» **Data to process**
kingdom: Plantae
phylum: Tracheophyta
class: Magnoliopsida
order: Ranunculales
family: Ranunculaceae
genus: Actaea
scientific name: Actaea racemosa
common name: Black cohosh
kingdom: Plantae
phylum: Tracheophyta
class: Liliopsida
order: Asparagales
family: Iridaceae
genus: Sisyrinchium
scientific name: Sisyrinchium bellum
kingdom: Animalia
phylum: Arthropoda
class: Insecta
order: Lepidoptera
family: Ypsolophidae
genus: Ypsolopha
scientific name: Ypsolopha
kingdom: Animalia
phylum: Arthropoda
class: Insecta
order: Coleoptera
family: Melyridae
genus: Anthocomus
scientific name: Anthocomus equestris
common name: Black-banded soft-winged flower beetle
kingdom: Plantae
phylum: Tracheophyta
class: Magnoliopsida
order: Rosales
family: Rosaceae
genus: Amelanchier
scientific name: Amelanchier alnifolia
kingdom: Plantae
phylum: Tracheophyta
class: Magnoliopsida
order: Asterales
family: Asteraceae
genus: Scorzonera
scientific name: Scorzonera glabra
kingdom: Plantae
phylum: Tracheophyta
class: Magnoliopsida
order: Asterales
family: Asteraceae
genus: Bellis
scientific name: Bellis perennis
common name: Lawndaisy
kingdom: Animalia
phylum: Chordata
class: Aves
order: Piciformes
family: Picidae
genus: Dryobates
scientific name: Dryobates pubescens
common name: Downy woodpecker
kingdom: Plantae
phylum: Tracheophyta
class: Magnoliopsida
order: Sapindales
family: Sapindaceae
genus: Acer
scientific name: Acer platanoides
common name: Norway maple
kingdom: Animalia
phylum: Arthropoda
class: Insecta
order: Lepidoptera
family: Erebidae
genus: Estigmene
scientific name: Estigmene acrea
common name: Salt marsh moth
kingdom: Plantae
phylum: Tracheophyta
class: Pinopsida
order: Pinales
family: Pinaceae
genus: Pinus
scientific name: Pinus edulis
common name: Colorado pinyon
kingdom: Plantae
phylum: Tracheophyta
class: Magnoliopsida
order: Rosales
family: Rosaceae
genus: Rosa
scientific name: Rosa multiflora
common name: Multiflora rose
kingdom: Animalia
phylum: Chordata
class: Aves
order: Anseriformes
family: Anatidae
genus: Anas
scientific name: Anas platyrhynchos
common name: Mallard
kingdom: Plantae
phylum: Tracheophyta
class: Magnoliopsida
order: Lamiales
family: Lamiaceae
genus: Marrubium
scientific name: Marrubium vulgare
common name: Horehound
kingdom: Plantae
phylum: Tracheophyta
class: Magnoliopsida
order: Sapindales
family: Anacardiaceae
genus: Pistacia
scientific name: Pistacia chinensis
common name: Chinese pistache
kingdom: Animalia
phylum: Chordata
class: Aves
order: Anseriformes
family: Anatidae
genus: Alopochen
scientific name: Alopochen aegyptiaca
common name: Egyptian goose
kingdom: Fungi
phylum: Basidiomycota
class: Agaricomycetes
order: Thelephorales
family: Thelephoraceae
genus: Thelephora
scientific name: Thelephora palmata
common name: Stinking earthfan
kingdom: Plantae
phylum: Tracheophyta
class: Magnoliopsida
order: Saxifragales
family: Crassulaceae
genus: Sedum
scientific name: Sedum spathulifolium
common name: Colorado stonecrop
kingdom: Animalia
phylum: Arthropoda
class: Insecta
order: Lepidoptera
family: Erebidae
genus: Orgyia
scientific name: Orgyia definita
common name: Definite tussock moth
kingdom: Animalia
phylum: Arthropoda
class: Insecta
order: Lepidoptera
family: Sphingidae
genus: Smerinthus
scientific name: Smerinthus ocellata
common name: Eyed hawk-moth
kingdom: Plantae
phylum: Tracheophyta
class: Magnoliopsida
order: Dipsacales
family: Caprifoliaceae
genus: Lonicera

» **Given instruction**
Please lay out every line of the records above as a Markdown table with the columns Number and Text, numbering the rows in order and leaving out any blank lines.

» **Finished exercise**
| Number | Text |
|---|---|
| 1 | kingdom: Plantae |
| 2 | phylum: Tracheophyta |
| 3 | class: Magnoliopsida |
| 4 | order: Ranunculales |
| 5 | family: Ranunculaceae |
| 6 | genus: Actaea |
| 7 | scientific name: Actaea racemosa |
| 8 | common name: Black cohosh |
| 9 | kingdom: Plantae |
| 10 | phylum: Tracheophyta |
| 11 | class: Liliopsida |
| 12 | order: Asparagales |
| 13 | family: Iridaceae |
| 14 | genus: Sisyrinchium |
| 15 | scientific name: Sisyrinchium bellum |
| 16 | kingdom: Animalia |
| 17 | phylum: Arthropoda |
| 18 | class: Insecta |
| 19 | order: Lepidoptera |
| 20 | family: Ypsolophidae |
| 21 | genus: Ypsolopha |
| 22 | scientific name: Ypsolopha |
| 23 | kingdom: Animalia |
| 24 | phylum: Arthropoda |
| 25 | class: Insecta |
| 26 | order: Coleoptera |
| 27 | family: Melyridae |
| 28 | genus: Anthocomus |
| 29 | scientific name: Anthocomus equestris |
| 30 | common name: Black-banded soft-winged flower beetle |
| 31 | kingdom: Plantae |
| 32 | phylum: Tracheophyta |
| 33 | class: Magnoliopsida |
| 34 | order: Rosales |
| 35 | family: Rosaceae |
| 36 | genus: Amelanchier |
| 37 | scientific name: Amelanchier alnifolia |
| 38 | kingdom: Plantae |
| 39 | phylum: Tracheophyta |
| 40 | class: Magnoliopsida |
| 41 | order: Asterales |
| 42 | family: Asteraceae |
| 43 | genus: Scorzonera |
| 44 | scientific name: Scorzonera glabra |
| 45 | kingdom: Plantae |
| 46 | phylum: Tracheophyta |
| 47 | class: Magnoliopsida |
| 48 | order: Asterales |
| 49 | family: Asteraceae |
| 50 | genus: Bellis |
| 51 | scientific name: Bellis perennis |
| 52 | common name: Lawndaisy |
| 53 | kingdom: Animalia |
| 54 | phylum: Chordata |
| 55 | class: Aves |
| 56 | order: Piciformes |
| 57 | family: Picidae |
| 58 | genus: Dryobates |
| 59 | scientific name: Dryobates pubescens |
| 60 | common name: Downy woodpecker |
| 61 | kingdom: Plantae |
| 62 | phylum: Tracheophyta |
| 63 | class: Magnoliopsida |
| 64 | order: Sapindales |
| 65 | family: Sapindaceae |
| 66 | genus: Acer |
| 67 | scientific name: Acer platanoides |
| 68 | common name: Norway maple |
| 69 | kingdom: Animalia |
| 70 | phylum: Arthropoda |
| 71 | class: Insecta |
| 72 | order: Lepidoptera |
| 73 | family: Erebidae |
| 74 | genus: Estigmene |
| 75 | scientific name: Estigmene acrea |
| 76 | common name: Salt marsh moth |
| 77 | kingdom: Plantae |
| 78 | phylum: Tracheophyta |
| 79 | class: Pinopsida |
| 80 | order: Pinales |
| 81 | family: Pinaceae |
| 82 | genus: Pinus |
| 83 | scientific name: Pinus edulis |
| 84 | common name: Colorado pinyon |
| 85 | kingdom: Plantae |
| 86 | phylum: Tracheophyta |
| 87 | class: Magnoliopsida |
| 88 | order: Rosales |
| 89 | family: Rosaceae |
| 90 | genus: Rosa |
| 91 | scientific name: Rosa multiflora |
| 92 | common name: Multiflora rose |
| 93 | kingdom: Animalia |
| 94 | phylum: Chordata |
| 95 | class: Aves |
| 96 | order: Anseriformes |
| 97 | family: Anatidae |
| 98 | genus: Anas |
| 99 | scientific name: Anas platyrhynchos |
| 100 | common name: Mallard |
| 101 | kingdom: Plantae |
| 102 | phylum: Tracheophyta |
| 103 | class: Magnoliopsida |
| 104 | order: Lamiales |
| 105 | family: Lamiaceae |
| 106 | genus: Marrubium |
| 107 | scientific name: Marrubium vulgare |
| 108 | common name: Horehound |
| 109 | kingdom: Plantae |
| 110 | phylum: Tracheophyta |
| 111 | class: Magnoliopsida |
| 112 | order: Sapindales |
| 113 | family: Anacardiaceae |
| 114 | genus: Pistacia |
| 115 | scientific name: Pistacia chinensis |
| 116 | common name: Chinese pistache |
| 117 | kingdom: Animalia |
| 118 | phylum: Chordata |
| 119 | class: Aves |
| 120 | order: Anseriformes |
| 121 | family: Anatidae |
| 122 | genus: Alopochen |
| 123 | scientific name: Alopochen aegyptiaca |
| 124 | common name: Egyptian goose |
| 125 | kingdom: Fungi |
| 126 | phylum: Basidiomycota |
| 127 | class: Agaricomycetes |
| 128 | order: Thelephorales |
| 129 | family: Thelephoraceae |
| 130 | genus: Thelephora |
| 131 | scientific name: Thelephora palmata |
| 132 | common name: Stinking earthfan |
| 133 | kingdom: Plantae |
| 134 | phylum: Tracheophyta |
| 135 | class: Magnoliopsida |
| 136 | order: Saxifragales |
| 137 | family: Crassulaceae |
| 138 | genus: Sedum |
| 139 | scientific name: Sedum spathulifolium |
| 140 | common name: Colorado stonecrop |
| 141 | kingdom: Animalia |
| 142 | phylum: Arthropoda |
| 143 | class: Insecta |
| 144 | order: Lepidoptera |
| 145 | family: Erebidae |
| 146 | genus: Orgyia |
| 147 | scientific name: Orgyia definita |
| 148 | common name: Definite tussock moth |
| 149 | kingdom: Animalia |
| 150 | phylum: Arthropoda |
| 151 | class: Insecta |
| 152 | order: Lepidoptera |
| 153 | family: Sphingidae |
| 154 | genus: Smerinthus |
| 155 | scientific name: Smerinthus ocellata |
| 156 | common name: Eyed hawk-moth |
| 157 | kingdom: Plantae |
| 158 | phylum: Tracheophyta |
| 159 | class: Magnoliopsida |
| 160 | order: Dipsacales |
| 161 | family: Caprifoliaceae |
| 162 | genus: Lonicera |